* **WORK TASK**
No pictures go in the copy; everything else in the records below must be output exactly.

* **MATERIAL SUPPLIED**
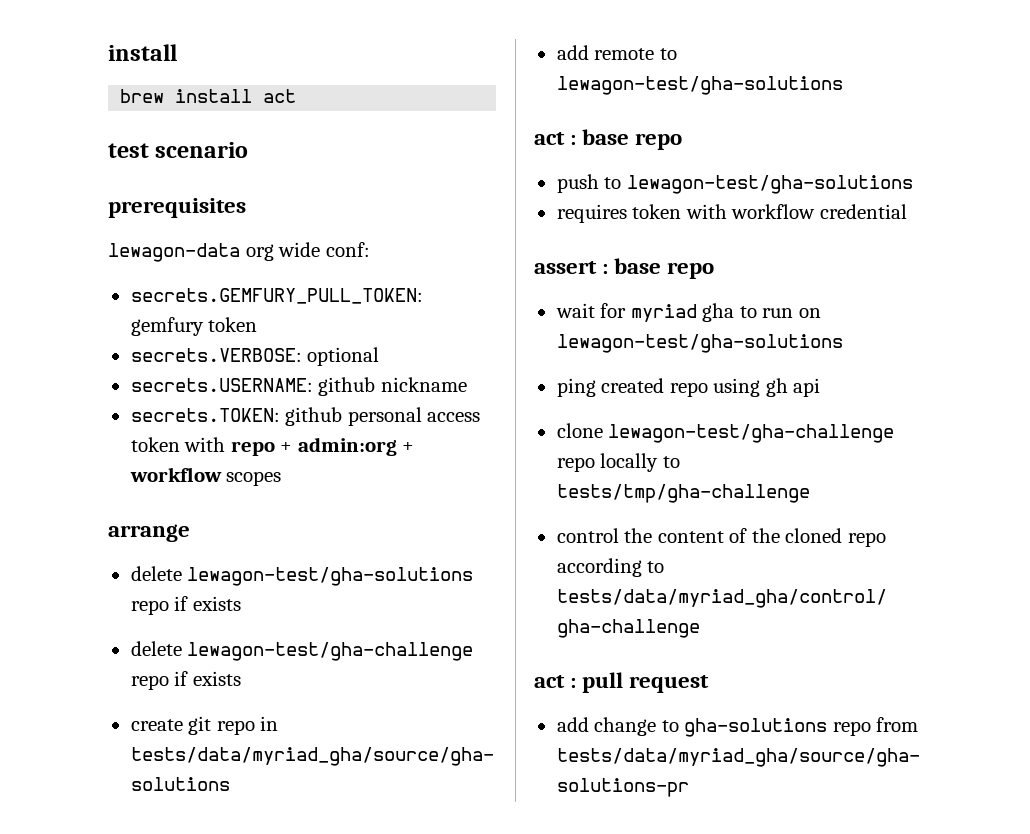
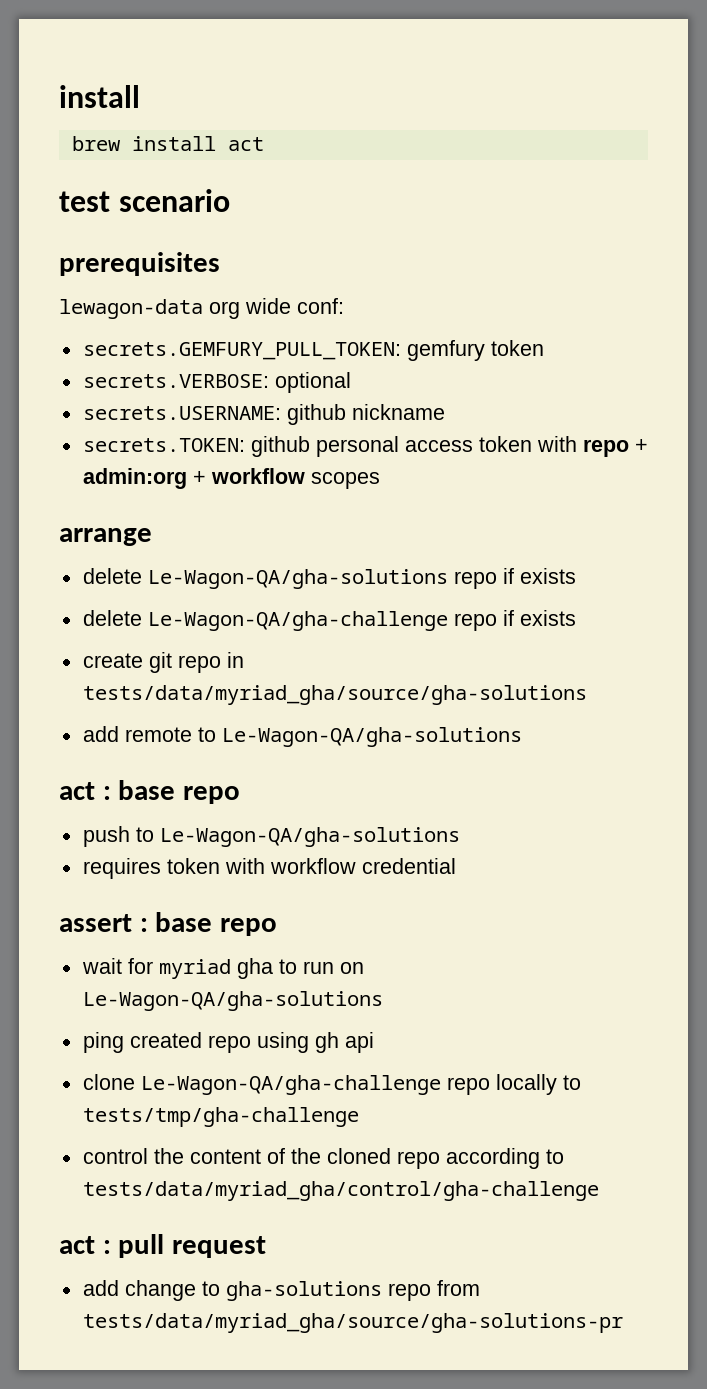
[187,567,474,586] lewagon-test/gha-solutions -> [147,569,448,589] Le-Wagon-QA/gha-solutions
[187,642,474,661] lewagon-test/gha-challenge -> [147,611,448,631] Le-Wagon-QA/gha-challenge
[556,76,843,95] lewagon-test/gha-solutions -> [221,727,522,747] Le-Wagon-QA/gha-solutions
[626,175,913,194] lewagon-test/gha-solutions -> [159,827,460,847] Le-Wagon-QA/gha-solutions
[556,334,843,353] lewagon-test/gha-solutions -> [82,991,383,1011] Le-Wagon-QA/gha-solutions
[608,424,895,443] lewagon-test/gha-challenge -> [140,1075,441,1095] Le-Wagon-QA/gha-challenge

* **OUTPUT FOR THIS EXERCISE**
[187,567,474,586] lewagon-test/gha-solutions -> [147,569,448,589] Le-Wagon-QA/gha-solutions
[187,642,474,661] lewagon-test/gha-challenge -> [147,611,448,631] Le-Wagon-QA/gha-challenge
[556,76,843,95] lewagon-test/gha-solutions -> [221,727,522,747] Le-Wagon-QA/gha-solutions
[626,175,913,194] lewagon-test/gha-solutions -> [159,827,460,847] Le-Wagon-QA/gha-solutions
[556,334,843,353] lewagon-test/gha-solutions -> [82,991,383,1011] Le-Wagon-QA/gha-solutions
[608,424,895,443] lewagon-test/gha-challenge -> [140,1075,441,1095] Le-Wagon-QA/gha-challenge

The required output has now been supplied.